アサネの話を聞いたニックスは堪らなく嬉しくなり、笑いながら思った。
やっぱり、この国の人間に気に入られるタチなんだな、アサネ。これで、お前に下げっぱなしの頭も少しは起こせるってもんだ。今度アイツにも何か奢ってやらないとな。
その後も二人はしばらく談話を続けた。終わったのは手元の灯が落ちた頃であり、陽が落ち始めた頃だった。
「これから仕事か面倒だな、まったく。面倒さ」
夕刻、ニックスはそうぼやくと、欠伸を噛み殺しながら身支度を始めた。
四月八日、真夜中。ニックスは人気の無いある荒野にまでやってきていた。まとわりつくような草木や障害となるような岩石も少ないため車の通り道として度々利用されている。

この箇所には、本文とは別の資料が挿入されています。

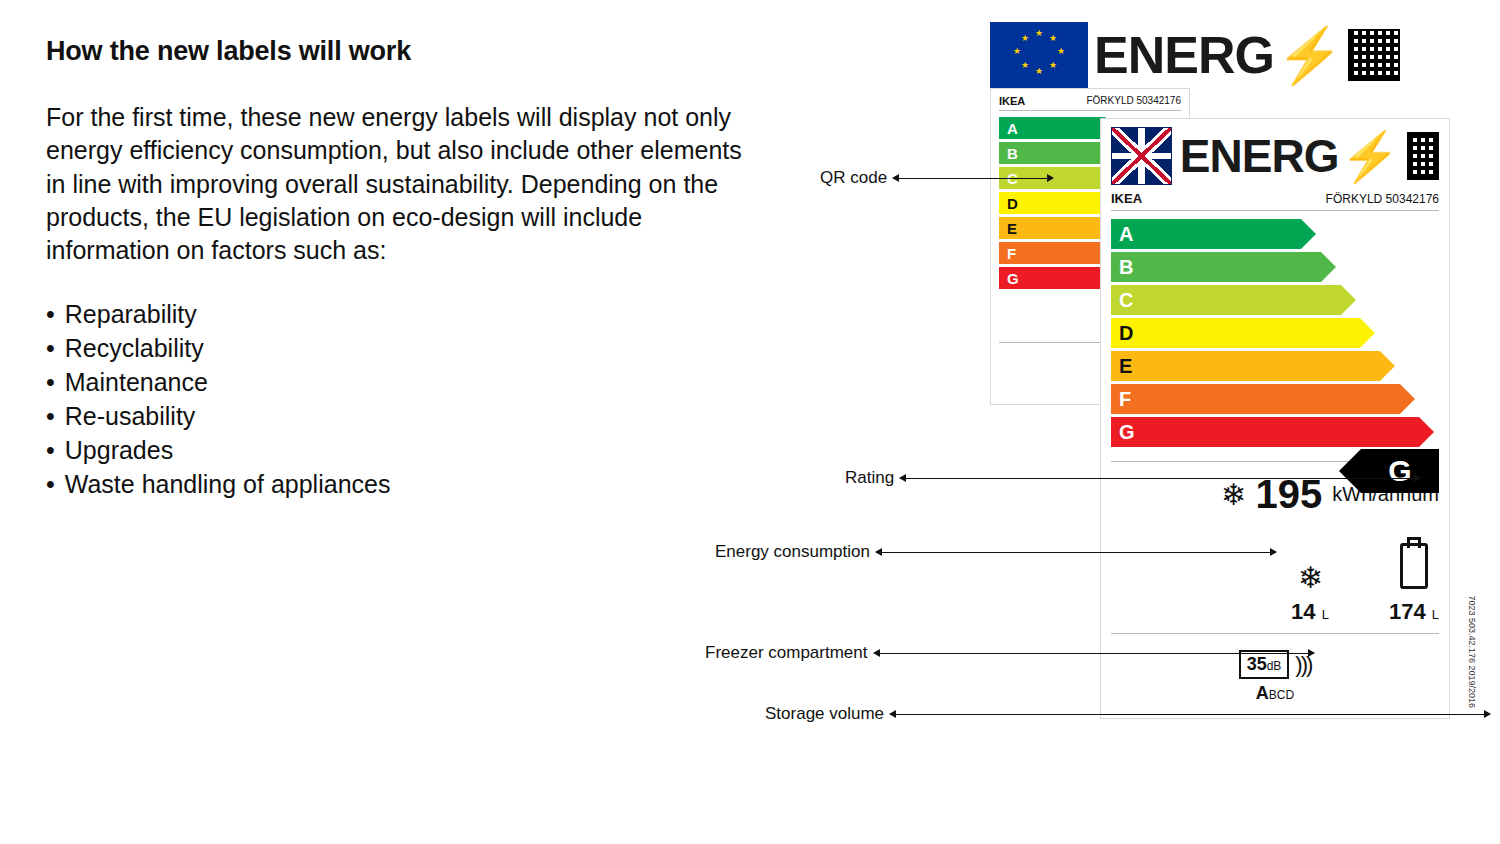How the new labels will work
For the first time, these new energy labels will display not only energy efficiency consumption, but also include other elements in line with improving overall sustainability. Depending on the products, the EU legislation on eco-design will include information on factors such as:
Reparability
Recyclability
Maintenance
Re-usability
Upgrades
Waste handling of appliances
★ ★ ★ ★ ★ ★ ★ ★
ENERG⚡
IKEA FÖRKYLD 50342176
A
B
C
D
E
F
G
19
14
ENERG⚡
IKEA FÖRKYLD 50342176
A
B
C
D
E
F
G
G
❄ 195 kWh/annum
❄
14 L
174 L
35dB )))
ABCD
7023 503.42.176 2019/2016
QR code
Rating
Energy consumption
Freezer compartment
Storage volume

その証拠にニックスの視線の先には、どこまでも続く轍があった。
「着いたぞ、相棒」
インカムのマイクにニックスはそう告げる。すると、すぐに
「その場でしばらく待機していてください」とアサネは言葉を返してくる。
「しかし、本当にこんなとこに来るのか?」
「正確にはその辺りを通る、ですね。青い車が来たら注意して下さい」
「四人だったか?」
「はい」
「前と一緒だな」
「ええ。でも油断はしないでください」
「分かってるさ……ん?」
エンジン音がニックスの耳に届いた。音のする前方を見やると、前面のライトが微かに車体の青と運転手の装束を映しながら、一台の車が徐行していた。
「噂をすれば何とやら。来てくれたようだ」
ニックスは傍にある石ころをいくつか拾い取ると、その車に向かって放り投げた。石ころは車のバックミラーとフロントガラス、前部左側面のドアに命中した。

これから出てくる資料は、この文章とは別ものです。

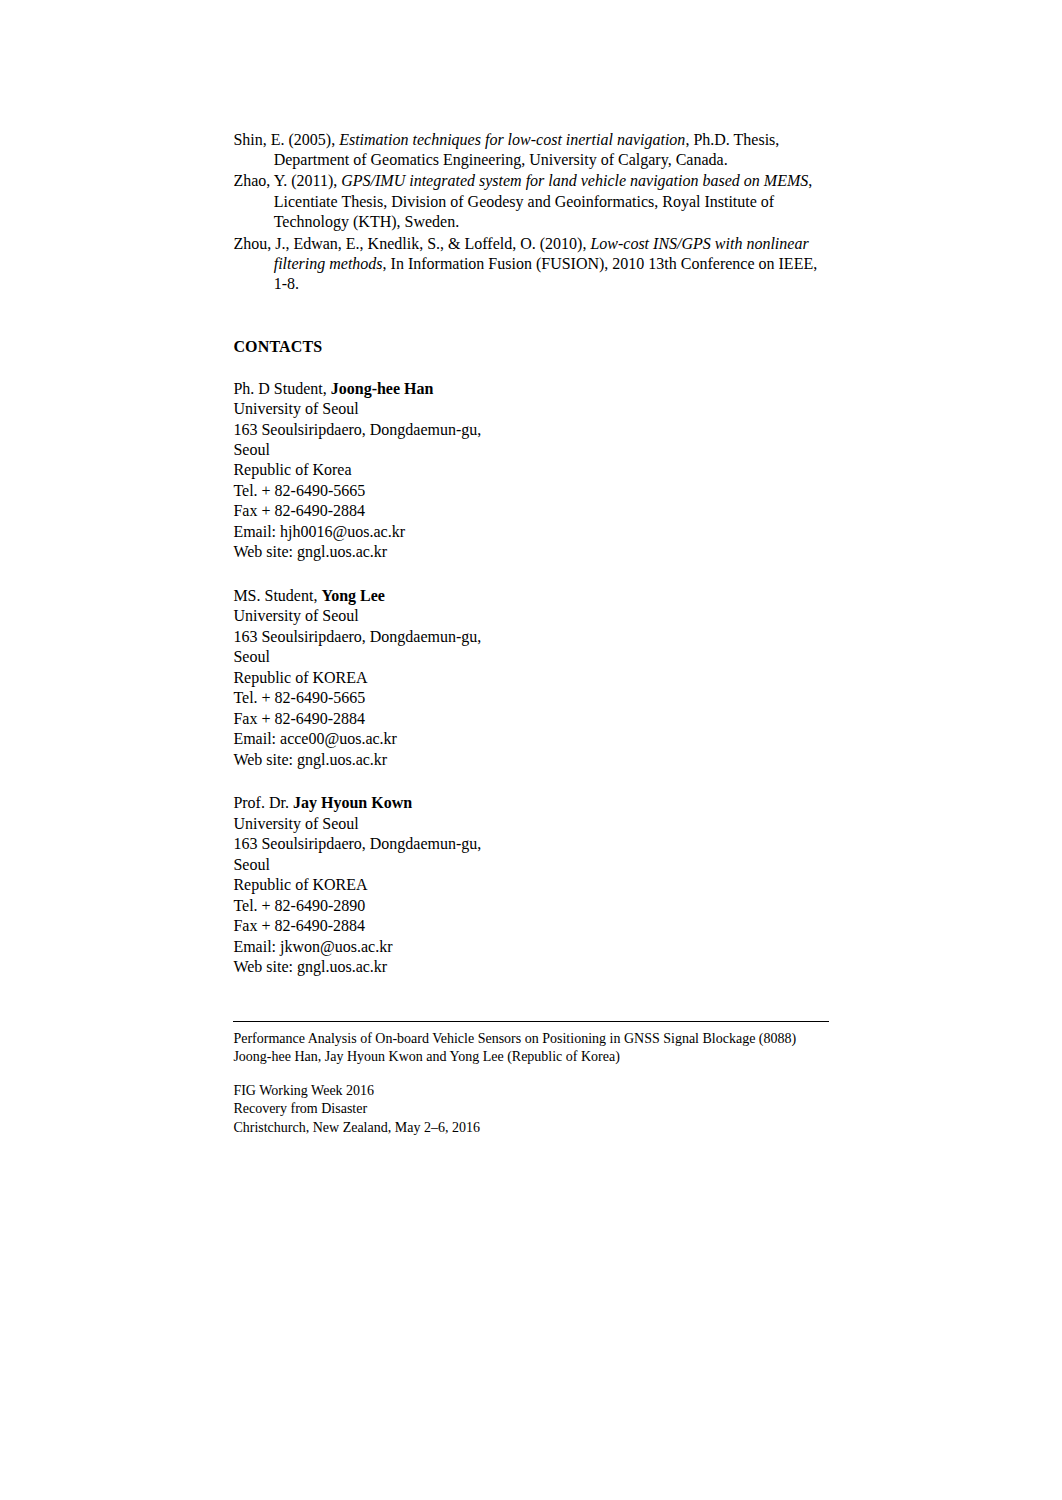Shin, E. (2005), Estimation techniques for low-cost inertial navigation, Ph.D. Thesis, Department of Geomatics Engineering, University of Calgary, Canada.
Zhao, Y. (2011), GPS/IMU integrated system for land vehicle navigation based on MEMS, Licentiate Thesis, Division of Geodesy and Geoinformatics, Royal Institute of Technology (KTH), Sweden.
Zhou, J., Edwan, E., Knedlik, S., & Loffeld, O. (2010), Low-cost INS/GPS with nonlinear filtering methods, In Information Fusion (FUSION), 2010 13th Conference on IEEE, 1-8.
CONTACTS
Ph. D Student, Joong-hee Han
University of Seoul
163 Seoulsiripdaero, Dongdaemun-gu,
Seoul
Republic of Korea
Tel. + 82-6490-5665
Fax + 82-6490-2884
Email: hjh0016@uos.ac.kr
Web site: gngl.uos.ac.kr
MS. Student, Yong Lee
University of Seoul
163 Seoulsiripdaero, Dongdaemun-gu,
Seoul
Republic of KOREA
Tel. + 82-6490-5665
Fax + 82-6490-2884
Email: acce00@uos.ac.kr
Web site: gngl.uos.ac.kr
Prof. Dr. Jay Hyoun Kown
University of Seoul
163 Seoulsiripdaero, Dongdaemun-gu,
Seoul
Republic of KOREA
Tel. + 82-6490-2890
Fax + 82-6490-2884
Email: jkwon@uos.ac.kr
Web site: gngl.uos.ac.kr
Performance Analysis of On-board Vehicle Sensors on Positioning in GNSS Signal Blockage (8088)
Joong-hee Han, Jay Hyoun Kwon and Yong Lee (Republic of Korea)
FIG Working Week 2016
Recovery from Disaster
Christchurch, New Zealand, May 2–6, 2016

車が穏やかに停まると、ややあってから、全てのドアが開かれて、スーツを着た四人の男が姿を現した。ニックスは男たちの方へとゆっくり歩み寄りながら、
「やあやあ、諸君。あなたたちがお探しのニックス・ハットだ。ファンがわざわざ会いに来てくれたとあって俺も嬉しくなって迎えに来ちまったよ。そんな礼服までこしらえてくれるとは尚更嬉しくなる」
男たちは互いに頷き合うと冷笑を共有する。そうして、それぞれニックスの方へと向き直り、準備を始める。一人はナイフを取り出した。一人はスタンガンを取り出した。一人はナックルダスターを指にはめる。恰幅の良い一人は何も持たずに身構える。
そんな彼らを見回しながらニックスは、
「車を傷つけたんで怒っちまったか。だったら、力づくで詫びさせてみな!」と声を張り上げ、背中に携えていた得物を手に取ると、両手でつかみ直して構える。すると、男の一人はそれを見て眉を曇らせ、「あれは」と呟いた。闘いの幕はその男によって開かれた。彼はニックスに駆け寄って、殴りかかろうとした。
ニックスは瞬間的に思った。
俺は勝ち続ける。あらゆる逆境をもろともしない。
俺は追い続ける。後退することはありえない。
俺は求め続ける。二度と覆したりはしない。
迫りくる男に対応するためにニックスは勢いよく棒を振るった。
「あなたならできます。『君に誉れあれ』」
ニックスの心境を知ってか知らずか、アサネは彼の右耳でそう発破をかけてきた。
「『あなたよりも誉れ高く』」
ニックスは、したり顔で期待に応える。